__Texte fourni__.

******

Une centaine de soldats français auraient péri pendant cette longue et meurtrière journée. Le lendemain, une noria d'hélicoptères n'a cessé d'évacuer les morts et les blessés vers les hôpitaux d'Akbou, Béjaïa et Sétif.
Un nom évocateur qui symbolise l'une des plus importantes batailles engagée par l'ALN, au Douar Ighram (près d'Akbou). En réalité, cette bataille a concerné plusieurs villages, particulièrement Iamoren, Ighil Nacer et Iguervane. Cette bataille mémorable à laquelle ont participé, avec honneur et gloire, les combattants de la zone II, Wilaya III, a débuté le soir du vendredi 27 par un bref accrochage ayant mis aux prises, près du village d'Ighil Nacer, un détachement ennemi avec la première compagnie du bataillon de choc de la Wilaya III. Cependant, au lieu de quitter le secteur et aller le plus loin possible à la faveur de la nuit, afin d'éviter l'affrontement recherché par l'adversaire au cours d'une opération de ratissage qu'il a certainement prévu de déclencher dès le lendemain, la compagnie a donc fait le choix de se poster près du village d'Iamoren, une position jugée stratégique, sur les hauteurs du douar Ighram, où elle est accueillie par une population totalement acquise.

******

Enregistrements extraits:
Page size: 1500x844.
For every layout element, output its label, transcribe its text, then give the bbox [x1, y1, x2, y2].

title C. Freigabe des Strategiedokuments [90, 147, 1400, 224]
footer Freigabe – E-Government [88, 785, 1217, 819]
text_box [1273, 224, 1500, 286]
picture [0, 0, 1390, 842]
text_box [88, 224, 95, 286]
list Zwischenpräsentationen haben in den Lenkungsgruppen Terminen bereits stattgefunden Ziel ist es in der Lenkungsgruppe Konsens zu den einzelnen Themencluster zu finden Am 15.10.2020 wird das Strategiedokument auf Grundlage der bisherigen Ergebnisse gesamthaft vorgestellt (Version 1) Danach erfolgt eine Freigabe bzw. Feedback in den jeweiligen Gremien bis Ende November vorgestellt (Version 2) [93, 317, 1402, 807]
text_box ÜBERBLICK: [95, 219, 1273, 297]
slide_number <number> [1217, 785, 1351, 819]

******

__Tâches à réaliser__.
1) Produisez le passage du texte sur la bataille d'Ighram compris entre "Une centaine de" et "Béjaïa et Sétif.", bornes incluses.
2) Répondez aux questions suivantes d'après le texte sur la bataille d'Ighram :
(a) Vers quels hôpitaux les morts et les blessés ont-ils été évacués le lendemain ?
(b) Quels villages la bataille a-t-elle particulièrement concernés ?
(c) Près de quel village la compagnie a-t-elle choisi de se poster ?

__Résultats par tâche__.
1)
Une centaine de soldats français auraient péri pendant cette longue et meurtrière journée. Le lendemain, une noria d'hélicoptères n'a cessé d'évacuer les morts et les blessés vers les hôpitaux d'Akbou, Béjaïa et Sétif.

2)
(a) Vers les hôpitaux d'Akbou, Béjaïa et Sétif.
(b) Iamoren, Ighil Nacer et Iguervane.
(c) Près du village d'Iamoren.